» **ASSIGNMENT**: The records follow. Retype them without a single change.

» **RECORDS PROVIDED**:
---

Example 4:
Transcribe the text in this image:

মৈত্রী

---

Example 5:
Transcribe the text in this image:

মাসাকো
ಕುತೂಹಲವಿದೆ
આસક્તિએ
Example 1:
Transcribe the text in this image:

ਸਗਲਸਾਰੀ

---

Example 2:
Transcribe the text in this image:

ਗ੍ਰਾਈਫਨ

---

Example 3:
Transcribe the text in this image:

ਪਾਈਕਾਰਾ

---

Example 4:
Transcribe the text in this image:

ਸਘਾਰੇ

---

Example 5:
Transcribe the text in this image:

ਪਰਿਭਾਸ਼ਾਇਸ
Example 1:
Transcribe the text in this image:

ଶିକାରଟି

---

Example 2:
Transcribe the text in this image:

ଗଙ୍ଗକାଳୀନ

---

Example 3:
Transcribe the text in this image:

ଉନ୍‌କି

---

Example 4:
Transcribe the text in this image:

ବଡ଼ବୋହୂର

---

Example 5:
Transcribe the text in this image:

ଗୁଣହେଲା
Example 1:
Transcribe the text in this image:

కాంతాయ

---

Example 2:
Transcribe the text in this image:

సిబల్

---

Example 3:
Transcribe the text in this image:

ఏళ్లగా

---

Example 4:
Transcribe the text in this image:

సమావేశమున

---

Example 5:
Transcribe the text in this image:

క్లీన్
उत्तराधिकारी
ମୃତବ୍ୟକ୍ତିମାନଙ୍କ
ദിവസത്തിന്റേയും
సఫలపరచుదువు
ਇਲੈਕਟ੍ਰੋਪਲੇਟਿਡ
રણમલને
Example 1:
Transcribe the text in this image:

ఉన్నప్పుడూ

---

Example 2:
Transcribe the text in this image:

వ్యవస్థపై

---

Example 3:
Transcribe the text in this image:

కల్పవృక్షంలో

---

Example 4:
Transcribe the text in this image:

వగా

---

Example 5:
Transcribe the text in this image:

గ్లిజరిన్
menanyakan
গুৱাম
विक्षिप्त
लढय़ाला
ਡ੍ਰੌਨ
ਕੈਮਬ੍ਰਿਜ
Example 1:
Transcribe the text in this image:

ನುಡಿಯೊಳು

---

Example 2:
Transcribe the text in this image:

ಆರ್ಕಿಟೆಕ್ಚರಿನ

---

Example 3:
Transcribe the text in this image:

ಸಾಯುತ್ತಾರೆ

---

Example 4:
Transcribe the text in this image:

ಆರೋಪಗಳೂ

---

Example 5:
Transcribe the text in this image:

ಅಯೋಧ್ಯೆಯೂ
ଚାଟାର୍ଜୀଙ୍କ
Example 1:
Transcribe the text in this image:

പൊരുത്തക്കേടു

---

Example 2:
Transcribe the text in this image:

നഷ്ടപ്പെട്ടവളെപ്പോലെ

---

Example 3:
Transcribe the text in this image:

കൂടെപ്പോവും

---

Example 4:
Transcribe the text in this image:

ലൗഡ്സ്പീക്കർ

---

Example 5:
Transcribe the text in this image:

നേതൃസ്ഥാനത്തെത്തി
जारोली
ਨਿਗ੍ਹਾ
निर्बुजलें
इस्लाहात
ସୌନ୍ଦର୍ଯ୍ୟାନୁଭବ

» **REPLY**:
---

Example 4:
Transcribe the text in this image:

মৈত্রী

---

Example 5:
Transcribe the text in this image:

মাসাকো
ಕುತೂಹಲವಿದೆ
આસક્તિએ
Example 1:
Transcribe the text in this image:

ਸਗਲਸਾਰੀ

---

Example 2:
Transcribe the text in this image:

ਗ੍ਰਾਈਫਨ

---

Example 3:
Transcribe the text in this image:

ਪਾਈਕਾਰਾ

---

Example 4:
Transcribe the text in this image:

ਸਘਾਰੇ

---

Example 5:
Transcribe the text in this image:

ਪਰਿਭਾਸ਼ਾਇਸ
Example 1:
Transcribe the text in this image:

ଶିକାରଟି

---

Example 2:
Transcribe the text in this image:

ଗଙ୍ଗକାଳୀନ

---

Example 3:
Transcribe the text in this image:

ଉନ୍‌କି

---

Example 4:
Transcribe the text in this image:

ବଡ଼ବୋହୂର

---

Example 5:
Transcribe the text in this image:

ଗୁଣହେଲା
Example 1:
Transcribe the text in this image:

కాంతాయ

---

Example 2:
Transcribe the text in this image:

సిబల్

---

Example 3:
Transcribe the text in this image:

ఏళ్లగా

---

Example 4:
Transcribe the text in this image:

సమావేశమున

---

Example 5:
Transcribe the text in this image:

క్లీన్
उत्तराधिकारी
ମୃତବ୍ୟକ୍ତିମାନଙ୍କ
ദിവസത്തിന്റേയും
సఫలపరచుదువు
ਇਲੈਕਟ੍ਰੋਪਲੇਟਿਡ
રણમલને
Example 1:
Transcribe the text in this image:

ఉన్నప్పుడూ

---

Example 2:
Transcribe the text in this image:

వ్యవస్థపై

---

Example 3:
Transcribe the text in this image:

కల్పవృక్షంలో

---

Example 4:
Transcribe the text in this image:

వగా

---

Example 5:
Transcribe the text in this image:

గ్లిజరిన్
menanyakan
গুৱাম
विक्षिप्त
लढय़ाला
ਡ੍ਰੌਨ
ਕੈਮਬ੍ਰਿਜ
Example 1:
Transcribe the text in this image:

ನುಡಿಯೊಳು

---

Example 2:
Transcribe the text in this image:

ಆರ್ಕಿಟೆಕ್ಚರಿನ

---

Example 3:
Transcribe the text in this image:

ಸಾಯುತ್ತಾರೆ

---

Example 4:
Transcribe the text in this image:

ಆರೋಪಗಳೂ

---

Example 5:
Transcribe the text in this image:

ಅಯೋಧ್ಯೆಯೂ
ଚାଟାର୍ଜୀଙ୍କ
Example 1:
Transcribe the text in this image:

പൊരുത്തക്കേടു

---

Example 2:
Transcribe the text in this image:

നഷ്ടപ്പെട്ടവളെപ്പോലെ

---

Example 3:
Transcribe the text in this image:

കൂടെപ്പോവും

---

Example 4:
Transcribe the text in this image:

ലൗഡ്സ്പീക്കർ

---

Example 5:
Transcribe the text in this image:

നേതൃസ്ഥാനത്തെത്തി
जारोली
ਨਿਗ੍ਹਾ
निर्बुजलें
इस्लाहात
ସୌନ୍ଦର୍ଯ୍ୟାନୁଭବ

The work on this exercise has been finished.